I laugh. “All of it. He owes close to three million. He can probably scrape the balance together, but the house is major collateral. It’s worth . . . I don’t know, about two and a quarter million.”
A frown overtakes Sam’s bearded face. I still can’t get used to it. I’m not sure I recall kissing it last night. Kissing him in the parking garage is far more vivid. “Okay,” he says, nodding. “So we’ll fix that part first.” He gets up from the bed and reaches into what looks like a gym bag, producing a checkbook.
“What are you doing?”
“Cleaning up after your husband—saving your house. I’ll just make the check out to you, and you can give it to him. In return, his name comes off the Wellesley house deed.” He glances at me. “Get someone other than the lawyer girlfriend to handle the legalities.”
“Wait. What?” I stand and shuffle toward Sam. I see that he has written out a check to Olivia Klein for 2.5 million dollars. “Sam, you can’t do that.”
“Why not?”
Old sarcasm slips out. “Even if I was the world’s best hooker, that’s a ridiculous price tag.”
“Don’t say thi
ngs like that, Liv. That’s not why I wrote it.”
“Then why?”
His face is awash with serenity, born out of age, maybe a life-threatening experience. It wasn’t there twenty-six years ago. “Because it feels like the right thing to do.”

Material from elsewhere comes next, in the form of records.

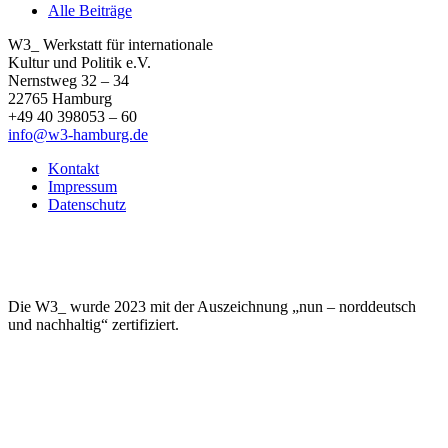
Alle Beiträge
W3_ Werkstatt für internationale
Kultur und Politik e.V.
Nernstweg 32 – 34
22765 Hamburg
+49 40 398053 – 60
info@w3-hamburg.de
Kontakt
Impressum
Datenschutz
Die W3_ wurde 2023 mit der Auszeichnung „nun – norddeutsch
und nachhaltig“ zertifiziert.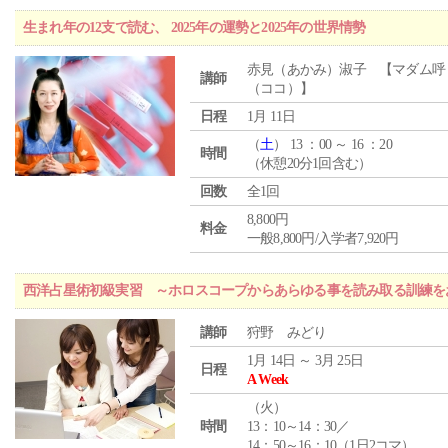
生まれ年の12支で読む、 2025年の運勢と2025年の世界情勢
赤見（あかみ）淑子 【マダム呼
講師
（ココ）】
日程
1月 11日
（
土
） 13 ：00 ～ 16 ：20
時間
（休憩20分1回含む）
回数
全1回
8,800円
料金
一般8,800円/入学者7,920円
西洋占星術初級実習 ～ホロスコープからあらゆる事を読み取る訓練を
講師
狩野 みどり
1月 14日 ～ 3月 25日
日程
A Week
（
火
）
時間
13：10～14：30／
14：50～16：10（1日2コマ）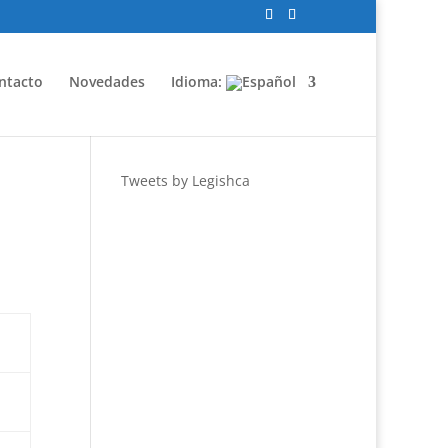
ntacto
Novedades
Idioma:
Tweets by Legishca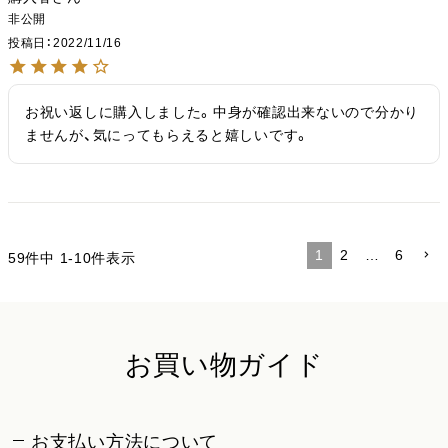
非公開
投稿日
2022/11/16
お祝い返しに購入しました。中身が確認出来ないので分かり
ませんが、気にってもらえると嬉しいです。
1
2
…
6
59
件中
1
-
10
件表示
お買い物ガイド
お支払い方法について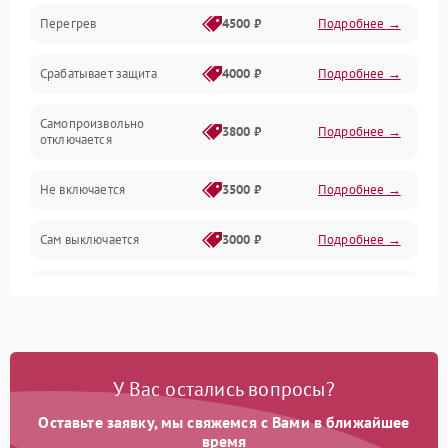
Перегрев
4500 ₽
Подробнее →
Срабатывает защита
4000 ₽
Подробнее →
Самопроизвольно
3800 ₽
Подробнее →
отключается
Не включается
3500 ₽
Подробнее →
Сам выключается
3000 ₽
Подробнее →
Перегревается
3500 ₽
Подробнее →
Нет индикации
3000 ₽
Подробнее →
У Вас остались вопросы?
Ошибка платы питания
4000 ₽
Подробнее →
Оставьте заявку, мы свяжемся с Вами в ближайшее
время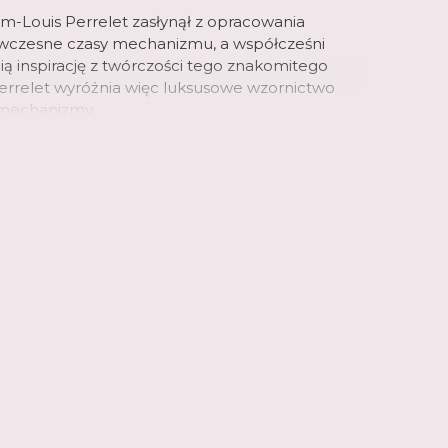
am-Louis Perrelet zasłynął z opracowania
ówczesne czasy mechanizmu, a współcześni
ią inspirację z twórczości tego znakomitego
Perrelet wyróżnia więc luksusowe wzornictwo
i mechanizmy.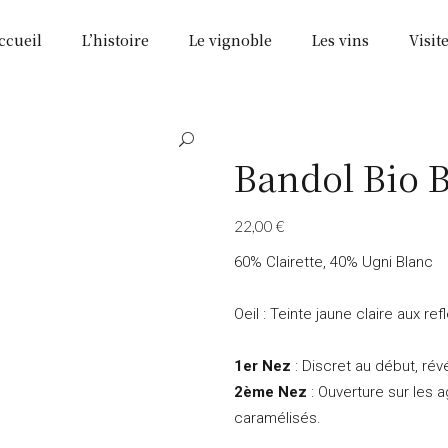
ccueil
L’histoire
Le vignoble
Les vins
Visit
Bandol Bio B
22,00
€
60% Clairette, 40% Ugni Blanc
Oeil : Teinte jaune claire aux re
1er Nez
: Discret au début, rév
2ème Nez
: Ouverture sur les a
caramélisés.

“Sam. You can’t.” I glance at a check that looks a lot like a pot of gold. “You can’t write a check for over two million dollars like it’s a fifty-dollar donation.”
“Trust me. Without being what your mother might call vulgar, I can afford it.”
“Yes, but you can’t go around handing out that kind of money to old girlfriends . . . ex-wives,” I correct. In truth, ex-girlfriend is my memory. The marriage shattered so easily. Being Rob’s ex-wife will surely be a more vibrant image.
“You forget. I excel at doing whatever the hell I want. Take it.” He holds out the check. Our eyes meet in some way that both negates and embraces nostalgia. Here is where I should offer something tremendous in exchange: “In gratitude for your generosity, Sam, I have something stunning to share . . .” But telling him about Theo this way seems stilted, badly timed at best. “Sam.” He holds the check steady. “I can’t take your money. I can’t go to California with you.”
“Why not?” And for all his personal growth, innocence invades. We lived fine on Why not? . . . until we didn’t.
“Because my life doesn’t fit in a backpack anymore. I can’t up and run away from this—not like I did from my parents.”
He narrows his eyes. “You ran from your parents because you didn’t want to be with them or near them. I know a shitty family life when I see one, Liv. It doesn’t matter if the scars aren’t physically visible or what the address implies.”